Lines containing the word "sont" are the ones to copy from the records below.

Record extracts:
'''

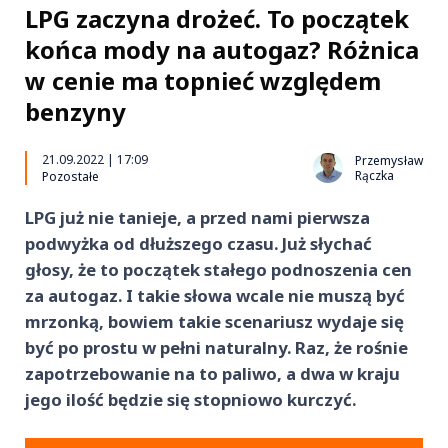
LPG zaczyna drożeć. To początek
końca mody na autogaz? Różnica
w cenie ma topnieć względem
benzyny
21.09.2022 | 17:09
Przemysław
Rączka
Pozostałe
LPG już nie tanieje, a przed nami pierwsza
podwyżka od dłuższego czasu. Już słychać
głosy, że to początek stałego podnoszenia cen
za autogaz. I takie słowa wcale nie muszą być
mrzonką, bowiem takie scenariusz wydaje się
być po prostu w pełni naturalny. Raz, że rośnie
zapotrzebowanie na to paliwo, a dwa w kraju
jego ilość będzie się stopniowo kurczyć.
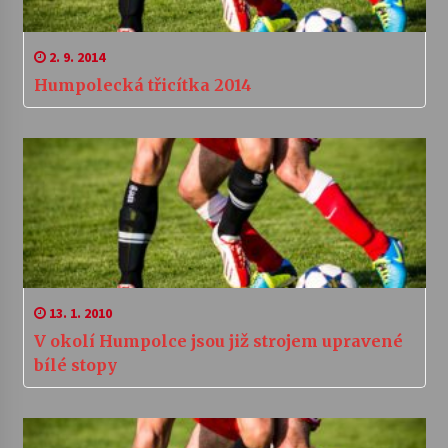
2. 9. 2014
Humpolecká třicítka 2014
13. 1. 2010
V okolí Humpolce jsou již strojem upravené
bílé stopy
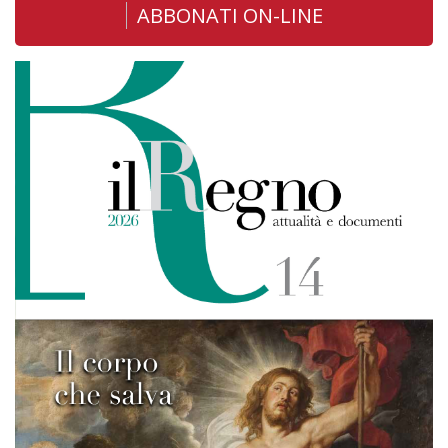
ABBONATI ON-LINE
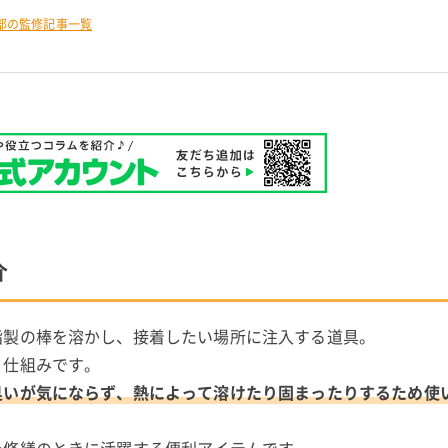
部の監修記事一覧
介
脂製の棒を溶かし、接着したい場所に注入する道具。
う仕組みです。
臭いが気にならず、熱によって溶けたり固まったりするため使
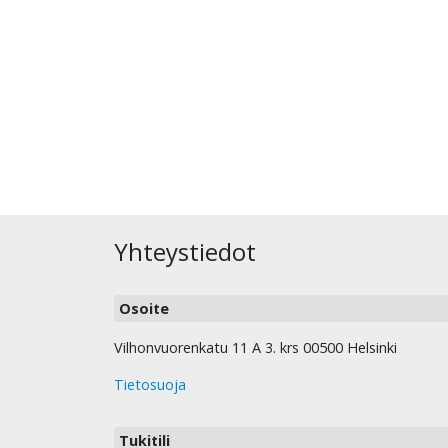
Yhteystiedot
Osoite
Vilhonvuorenkatu 11 A 3. krs 00500 Helsinki
Tietosuoja
Tukitili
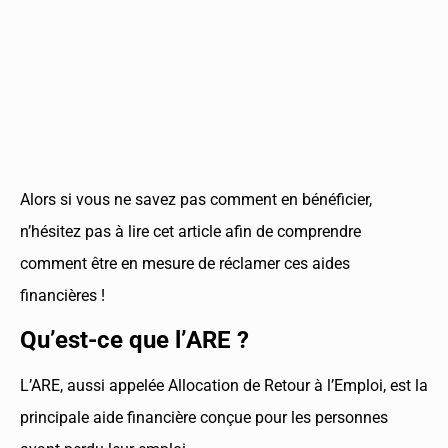
Alors si vous ne savez pas comment en bénéficier,
n’hésitez pas à lire cet article afin de comprendre
comment être en mesure de réclamer ces aides
financières !
Qu’est-ce que l’ARE ?
L’ARE, aussi appelée Allocation de Retour à l’Emploi, est la
principale aide financière conçue pour les personnes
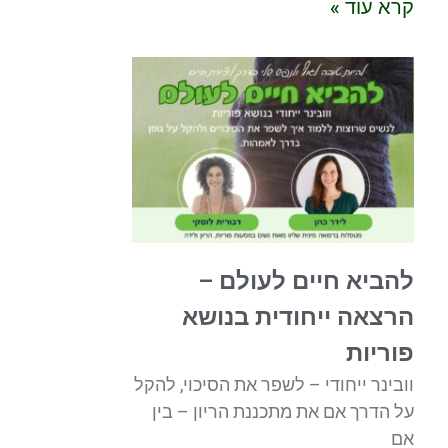
קרא עוד »
להביא חיים לעולם –
הרצאה ייחודית בנושא
פוריות
וובינר ייחודי – לשפר את הסיכוי, להקל
על הדרך אם את מתכננת הריון – בין
אם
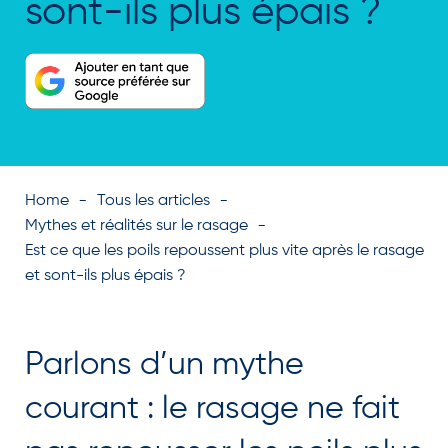
sont-ils plus épais ?
Home
Tous les articles
Mythes et réalités sur le rasage
Est ce que les poils repoussent plus vite après le rasage
et sont-ils plus épais ?
Parlons d’un mythe
courant : le rasage ne fait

'''

Solution:
sont-ils plus épais ?
et sont-ils plus épais ?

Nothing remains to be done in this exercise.